On the first point, it would be strange for the UK economy to go on life support during the coronavirus outbreak only for banks to follow up mortgage holidays with a crackdown on those struggling to pay bills and a subsequent wave of repossessions.
Fixed rate mortgages – and the trend for more to opt for five-year over two-year deals – will help here, as will affordability and household finance stress tests brought in over the past decade.
Meanwhile, on the latter element, banks went into this crisis with much better balance sheets than they did the financial crisis and until it hit they were very eager to lend and caught up in a fierce mortgage price war.
Undoubtedly though, banks and building societies will come out of the crisis more cautious than they went into it and be dealing with a wave of loans - particularly to companies - that have gone bad.
Banks had been willing to lend people pretty hefty sums before the crisis, and this generosity combined with low interest rates and longer mortgage terms had been keeping the housing market afloat.
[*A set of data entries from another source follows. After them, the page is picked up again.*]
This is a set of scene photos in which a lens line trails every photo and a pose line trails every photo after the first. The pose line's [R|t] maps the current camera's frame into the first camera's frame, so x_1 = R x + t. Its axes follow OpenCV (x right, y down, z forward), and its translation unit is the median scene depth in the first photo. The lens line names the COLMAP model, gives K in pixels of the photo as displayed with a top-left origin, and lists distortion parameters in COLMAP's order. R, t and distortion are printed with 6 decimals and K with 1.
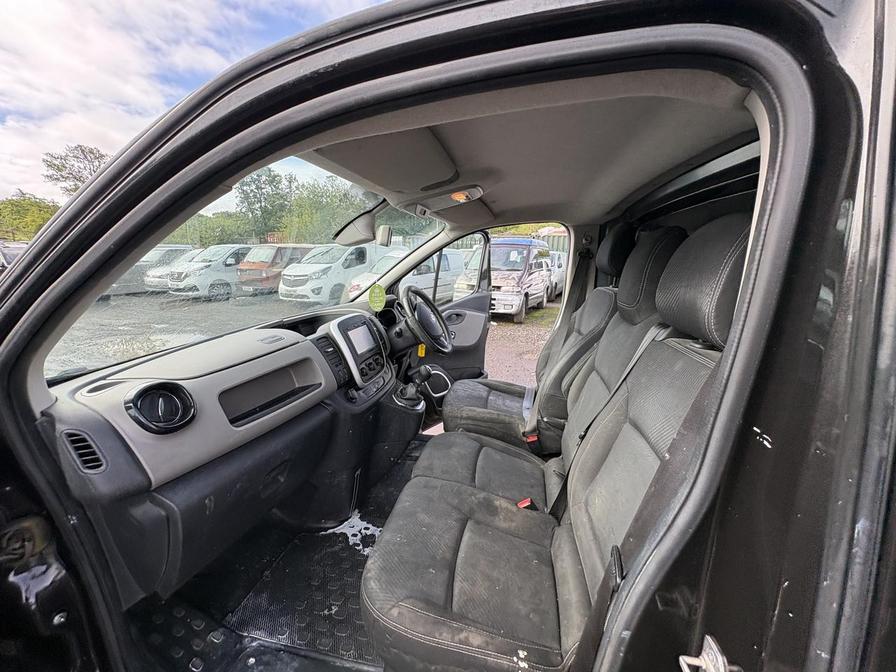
lens RADIAL K [[358.6, 0, 449.1], [0, 358.6, 337.5], [0, 0, 1]] dist [0.000161, 0.000936]
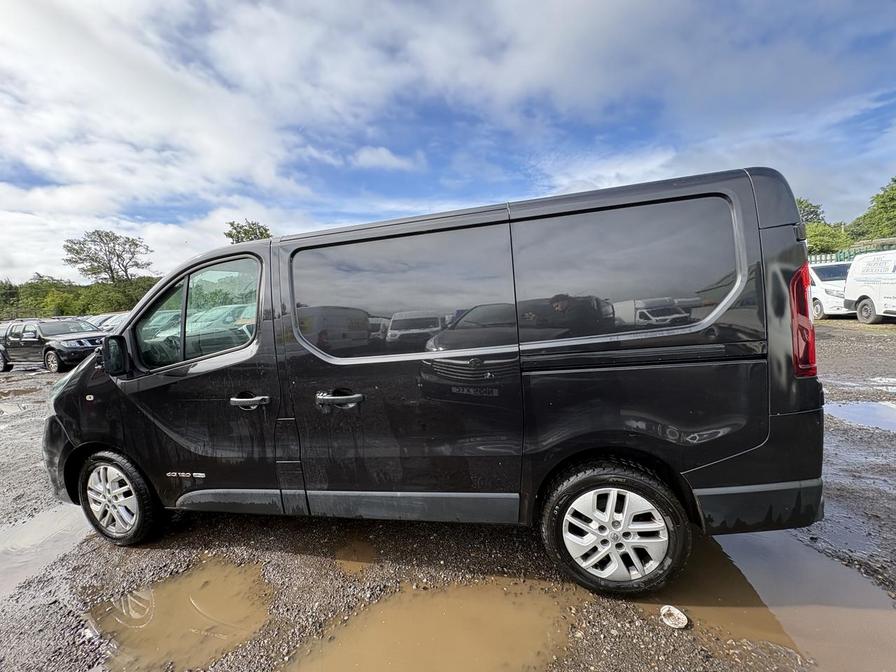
lens RADIAL K [[358.6, 0, 448.7], [0, 358.6, 337.8], [0, 0, 1]] dist [0.000161, 0.000936]
pose [[0.996423, -0.084123, -0.008052, 1.408347], [0.082581, 0.989508, -0.118552, 0.588935], [0.017941, 0.117463, 0.992915, -1.798590]]
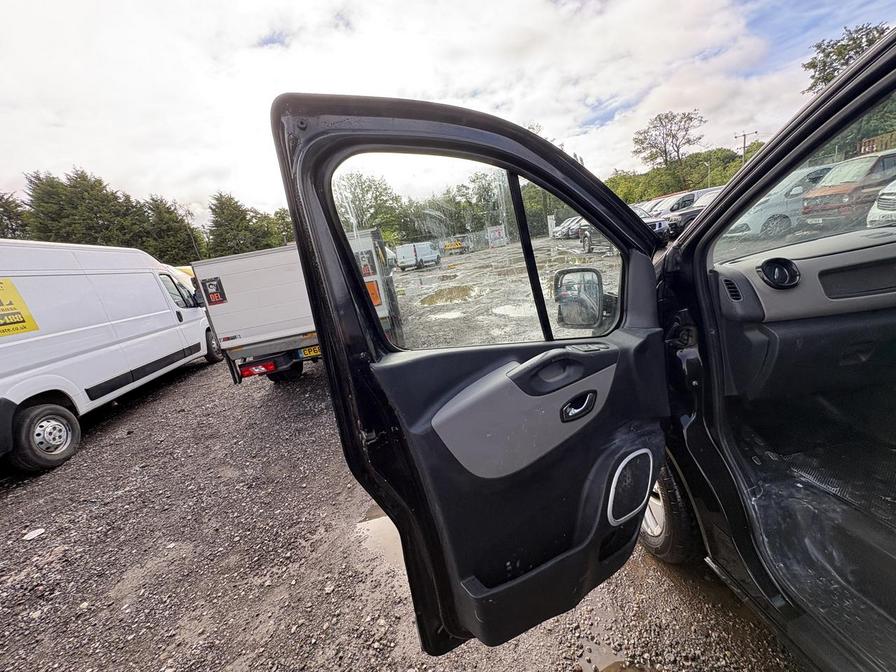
lens RADIAL K [[358.6, 0, 446.1], [0, 358.6, 339.8], [0, 0, 1]] dist [0.000161, 0.000936]
pose [[0.286376, 0.180725, -0.940918, 0.218220], [-0.036292, 0.983390, 0.177838, 0.190472], [0.957430, -0.016781, 0.288178, -0.604534]]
Yet, the tougher mortgage checks compared to before the financial crisis, mean there won’t be the same sudden contraction in what people can borrow.
This might help steady the ship, combined with the dose of renewed confidence seen before the crisis, with regional cities and first-time buyers strong and London and the commuter belt benefitting from the heat having come out of the market for a few years.
Those elements may ease falls, but it would still seem more likely than not that house prices will come down.
Ultimately, house prices are a function of people’s ability to pay for a property – through a combination of wages and borrowed money – and that certainly looks to have been crimped.